# Study material
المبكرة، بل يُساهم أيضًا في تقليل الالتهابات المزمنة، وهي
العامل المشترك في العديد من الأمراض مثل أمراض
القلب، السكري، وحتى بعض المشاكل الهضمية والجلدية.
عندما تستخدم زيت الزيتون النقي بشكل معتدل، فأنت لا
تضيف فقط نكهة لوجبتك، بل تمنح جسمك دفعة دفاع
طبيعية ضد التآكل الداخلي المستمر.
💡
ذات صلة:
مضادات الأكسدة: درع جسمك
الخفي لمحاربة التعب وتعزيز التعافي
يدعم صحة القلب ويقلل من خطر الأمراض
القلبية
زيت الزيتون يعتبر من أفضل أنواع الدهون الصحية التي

# Exercise instructions
In exact wording, restate the lines of the data above from the first through the one holding "مضادات الأكسدة: درع جسمك", and stop after that line.

# Solution
المبكرة، بل يُساهم أيضًا في تقليل الالتهابات المزمنة، وهي
العامل المشترك في العديد من الأمراض مثل أمراض
القلب، السكري، وحتى بعض المشاكل الهضمية والجلدية.
عندما تستخدم زيت الزيتون النقي بشكل معتدل، فأنت لا
تضيف فقط نكهة لوجبتك، بل تمنح جسمك دفعة دفاع
طبيعية ضد التآكل الداخلي المستمر.
💡
ذات صلة:
مضادات الأكسدة: درع جسمك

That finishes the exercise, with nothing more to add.